Ryan created a problem for himself
Paul Ryan gave a great speech last night with a flaw that might bite him: He was misleading.
The speech itself was full of great lines and added up to the best thematic takedown yet of President Obama. Ryan played to Obama's Achilles heel: the loss of hope. The line about college graduates living out their 20s in their childhood bedrooms staring at old Obama posters was a classic. And Ryan handled his critique of Obama well; he didn't blame him for creating the problems, just for making them worse.

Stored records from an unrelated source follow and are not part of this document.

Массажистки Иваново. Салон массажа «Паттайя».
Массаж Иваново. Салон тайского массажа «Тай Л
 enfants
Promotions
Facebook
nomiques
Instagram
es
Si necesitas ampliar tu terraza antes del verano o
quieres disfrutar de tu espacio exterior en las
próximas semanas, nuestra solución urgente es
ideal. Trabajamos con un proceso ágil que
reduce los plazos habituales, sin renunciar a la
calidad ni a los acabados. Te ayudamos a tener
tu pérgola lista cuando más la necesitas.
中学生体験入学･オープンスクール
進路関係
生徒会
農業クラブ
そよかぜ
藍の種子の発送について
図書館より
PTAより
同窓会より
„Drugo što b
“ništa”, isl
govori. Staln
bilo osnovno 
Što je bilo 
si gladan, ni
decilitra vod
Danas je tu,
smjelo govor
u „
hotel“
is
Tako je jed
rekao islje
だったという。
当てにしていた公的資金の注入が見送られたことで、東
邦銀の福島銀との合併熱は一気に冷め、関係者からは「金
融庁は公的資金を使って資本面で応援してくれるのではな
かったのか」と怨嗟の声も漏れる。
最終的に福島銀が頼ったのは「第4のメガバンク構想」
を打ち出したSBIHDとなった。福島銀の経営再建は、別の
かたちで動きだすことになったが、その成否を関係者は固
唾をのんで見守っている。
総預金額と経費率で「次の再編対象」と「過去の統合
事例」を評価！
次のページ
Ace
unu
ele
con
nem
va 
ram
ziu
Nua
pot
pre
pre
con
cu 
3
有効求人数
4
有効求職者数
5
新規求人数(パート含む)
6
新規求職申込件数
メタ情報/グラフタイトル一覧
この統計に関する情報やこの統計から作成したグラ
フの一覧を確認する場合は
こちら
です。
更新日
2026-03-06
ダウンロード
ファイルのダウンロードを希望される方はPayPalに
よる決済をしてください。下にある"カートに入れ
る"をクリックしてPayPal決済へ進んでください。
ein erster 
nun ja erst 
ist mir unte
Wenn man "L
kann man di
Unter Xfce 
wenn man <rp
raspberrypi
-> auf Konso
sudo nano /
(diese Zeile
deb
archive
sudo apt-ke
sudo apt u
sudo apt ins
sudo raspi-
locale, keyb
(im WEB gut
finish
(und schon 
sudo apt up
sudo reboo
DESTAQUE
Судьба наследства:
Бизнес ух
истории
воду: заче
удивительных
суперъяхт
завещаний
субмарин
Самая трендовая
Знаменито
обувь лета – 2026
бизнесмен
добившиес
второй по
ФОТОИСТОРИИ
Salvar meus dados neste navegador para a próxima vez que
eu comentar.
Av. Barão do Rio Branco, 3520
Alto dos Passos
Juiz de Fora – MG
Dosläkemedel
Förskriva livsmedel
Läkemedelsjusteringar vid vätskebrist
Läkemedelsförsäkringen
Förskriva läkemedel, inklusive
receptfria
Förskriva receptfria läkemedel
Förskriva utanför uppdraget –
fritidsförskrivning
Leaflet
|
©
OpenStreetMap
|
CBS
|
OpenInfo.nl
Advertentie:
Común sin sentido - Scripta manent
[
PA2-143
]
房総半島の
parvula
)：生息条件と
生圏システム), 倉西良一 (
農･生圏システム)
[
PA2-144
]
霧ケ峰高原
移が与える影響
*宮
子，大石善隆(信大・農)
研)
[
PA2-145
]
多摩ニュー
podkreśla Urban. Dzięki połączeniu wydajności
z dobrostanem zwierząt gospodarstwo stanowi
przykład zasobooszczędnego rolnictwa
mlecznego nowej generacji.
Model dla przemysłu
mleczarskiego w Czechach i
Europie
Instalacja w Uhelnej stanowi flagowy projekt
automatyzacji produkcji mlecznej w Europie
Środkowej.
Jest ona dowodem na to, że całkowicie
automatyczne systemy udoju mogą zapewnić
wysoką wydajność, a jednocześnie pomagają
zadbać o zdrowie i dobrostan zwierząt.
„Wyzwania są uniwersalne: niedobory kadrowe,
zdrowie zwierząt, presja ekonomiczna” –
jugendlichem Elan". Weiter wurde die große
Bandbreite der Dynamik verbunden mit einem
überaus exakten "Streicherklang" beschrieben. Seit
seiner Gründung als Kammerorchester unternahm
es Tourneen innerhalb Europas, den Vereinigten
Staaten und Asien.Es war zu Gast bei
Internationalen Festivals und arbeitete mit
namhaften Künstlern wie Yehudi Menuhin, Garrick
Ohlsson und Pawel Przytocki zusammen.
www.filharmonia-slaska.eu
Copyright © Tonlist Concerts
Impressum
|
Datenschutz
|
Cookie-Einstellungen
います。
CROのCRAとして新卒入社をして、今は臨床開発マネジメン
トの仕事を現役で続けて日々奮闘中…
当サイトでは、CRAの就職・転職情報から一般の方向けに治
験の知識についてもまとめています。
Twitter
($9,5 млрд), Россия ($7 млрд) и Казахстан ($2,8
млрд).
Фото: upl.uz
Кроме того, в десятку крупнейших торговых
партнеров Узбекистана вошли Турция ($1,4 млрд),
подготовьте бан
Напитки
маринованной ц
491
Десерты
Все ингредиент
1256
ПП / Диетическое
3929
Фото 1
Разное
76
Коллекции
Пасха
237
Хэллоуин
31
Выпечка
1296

But Ryan also created a problem for himself with the speech. As Joan Walsh points out, he said some things, such as about a GM plant closing in his district under Obama, that aren't true, and some other things that are misleading even by today's fallen political standards. The president may have punted on the Simpson-Bowles debt commission, but Ryan voted against the recommendations as a member of it. Ryan's attack on Obama's Medicare "raid" neglected to mention that the congressman himself voted to cut Medicare by $716 billion. Or that the downgrade in the nation's credit status was the direct result of Ryan's "young guns" refusing to help House Speaker John Boehner compromise with the president.
Things move on in politics, but they also come back around. When Chris Christie left the convention hall Tuesday, early reviews of his speech were okay to good. But yesterday, the conventional wisdom shifted, and the speech is being widely panned. Today, presumably any doubts about Ryan will be swept away in anticipation of one of the more important political speeches in many years: Mitt Romney's. But Ryan may have planted some bad seeds for himself.